**DIRECTIONS FOR THIS TASK**: Rewrite the text lines of every entry with each occurrence of "Athen" changed to "Bergen" and everything else left as it is. Omit the pictures from the output.

Entries drawn from a dataset
--*--
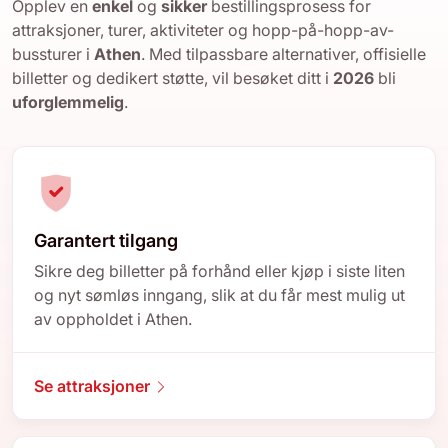
Opplev en
enkel
og
sikker
bestillingsprosess for
attraksjoner, turer, aktiviteter og hopp-på-hopp-av-
bussturer i
Athen
. Med tilpassbare alternativer, offisielle
billetter og dedikert støtte, vil besøket ditt i
2026
bli
uforglemmelig
.
Garantert tilgang
Sikre deg billetter på forhånd eller kjøp i siste liten
og nyt sømløs inngang, slik at du får mest mulig ut
av oppholdet i Athen.
Se attraksjoner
--*--
**SOLUTION TO THE EXERCISE**:
Opplev en
enkel
og
sikker
bestillingsprosess for
attraksjoner, turer, aktiviteter og hopp-på-hopp-av-
bussturer i
Bergen
. Med tilpassbare alternativer, offisielle
billetter og dedikert støtte, vil besøket ditt i
2026
bli
uforglemmelig
.
Garantert tilgang
Sikre deg billetter på forhånd eller kjøp i siste liten
og nyt sømløs inngang, slik at du får mest mulig ut
av oppholdet i Bergen.
Se attraksjoner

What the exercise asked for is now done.